● PROBLEM REQUIREMENTS
Transcribe the stretch of the passage below on Elliott's return to camp from "It resulted in" through "wasn’t talked about.".

● DOCUMENT SEGMENT

== Segment start ==

It resulted in a quiet offseason and has him heading to camp lighter mentally and physically than he was a year ago.
“You go at this time last year, he’s very stressed out,” running backs coach Gary Brown said. “Wasn’t himself. Looked big. Now he looks happy and jubilant and lean and just going out there and having some fun. So it’s a completely different Zeke than it was last year.”
Elliott is still listed at 6-foot, 228 pounds in the Cowboys media guide. But everyone saw the pudge on his waistline in training camp last year. It just wasn’t talked about.
Considering what was on the line, his coming to camp in less than the best shape was understandable. It was hard to concentrate working out when your livelihood and reputation were in someone else’s hands.
The Cowboys went with the company line last season that Elliott wasn’t bothered by the distractions and that he was channeled and focused.
They are now acknowledging a difference in him and his approach.
“He has a clear focus and clear vision on what he wants to do and what he wants to be,” Brown said. “When you look at him physically and see where he has leaned up then you see the way he runs out here. You can tell he is in a different place right now.

== Segment end ==

● DATA EXTRACTS

== Segment start ==

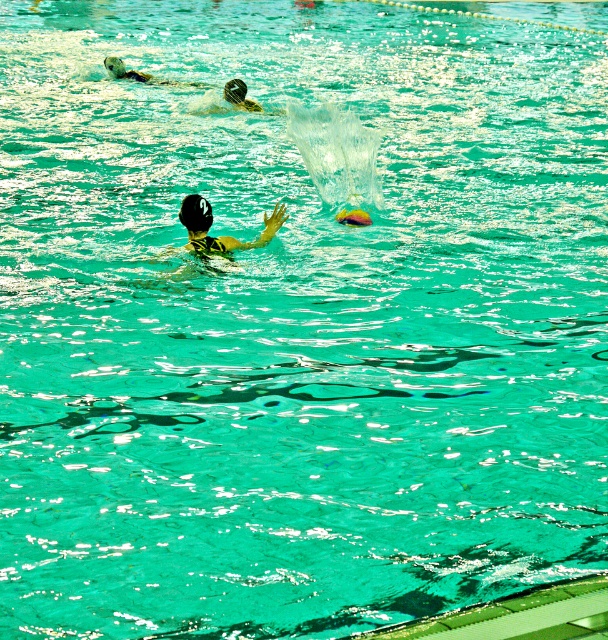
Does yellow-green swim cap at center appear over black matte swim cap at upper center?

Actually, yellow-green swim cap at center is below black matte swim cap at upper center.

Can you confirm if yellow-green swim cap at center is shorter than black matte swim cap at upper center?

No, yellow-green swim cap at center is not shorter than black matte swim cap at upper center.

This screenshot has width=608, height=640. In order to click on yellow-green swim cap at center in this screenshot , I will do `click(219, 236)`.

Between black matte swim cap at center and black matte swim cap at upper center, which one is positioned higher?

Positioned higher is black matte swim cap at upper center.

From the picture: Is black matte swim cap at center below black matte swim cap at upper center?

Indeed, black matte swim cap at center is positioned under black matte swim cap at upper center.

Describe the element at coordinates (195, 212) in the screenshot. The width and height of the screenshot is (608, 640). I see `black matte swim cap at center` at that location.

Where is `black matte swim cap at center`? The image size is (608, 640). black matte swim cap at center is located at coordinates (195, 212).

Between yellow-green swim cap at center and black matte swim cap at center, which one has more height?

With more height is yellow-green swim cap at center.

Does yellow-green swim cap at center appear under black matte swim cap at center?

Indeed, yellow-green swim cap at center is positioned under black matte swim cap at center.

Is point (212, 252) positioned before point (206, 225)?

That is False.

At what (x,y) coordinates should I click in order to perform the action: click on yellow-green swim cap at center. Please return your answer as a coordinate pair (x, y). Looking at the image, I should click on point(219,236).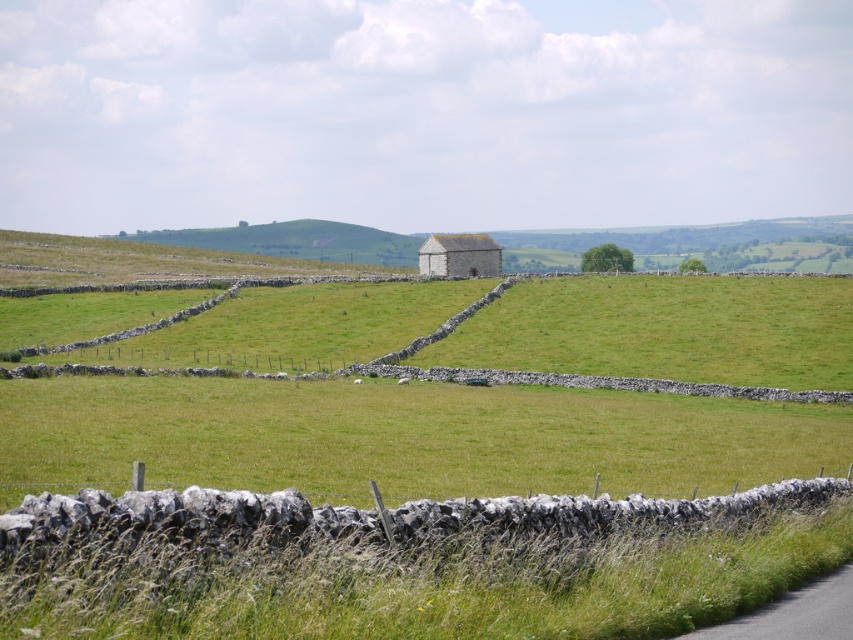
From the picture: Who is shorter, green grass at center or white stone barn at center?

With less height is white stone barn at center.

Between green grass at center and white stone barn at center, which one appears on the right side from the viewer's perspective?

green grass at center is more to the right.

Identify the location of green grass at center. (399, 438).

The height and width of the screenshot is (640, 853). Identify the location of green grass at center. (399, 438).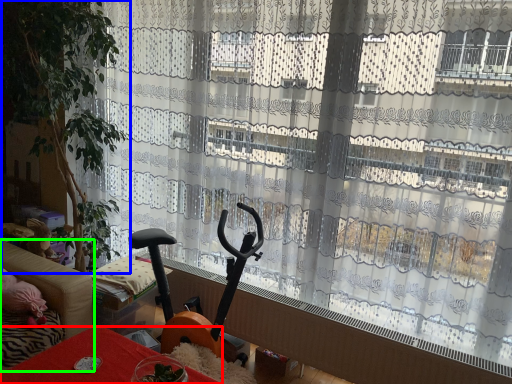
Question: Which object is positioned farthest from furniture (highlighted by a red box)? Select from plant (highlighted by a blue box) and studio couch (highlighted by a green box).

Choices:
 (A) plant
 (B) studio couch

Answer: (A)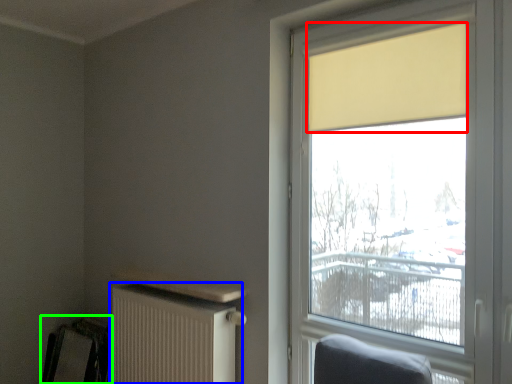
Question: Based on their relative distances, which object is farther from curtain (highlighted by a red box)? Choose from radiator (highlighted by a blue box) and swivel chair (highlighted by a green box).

== Segment end ==

● WRITTEN SOLUTION
It resulted in a quiet offseason and has him heading to camp lighter mentally and physically than he was a year ago.
“You go at this time last year, he’s very stressed out,” running backs coach Gary Brown said. “Wasn’t himself. Looked big. Now he looks happy and jubilant and lean and just going out there and having some fun. So it’s a completely different Zeke than it was last year.”
Elliott is still listed at 6-foot, 228 pounds in the Cowboys media guide. But everyone saw the pudge on his waistline in training camp last year. It just wasn’t talked about.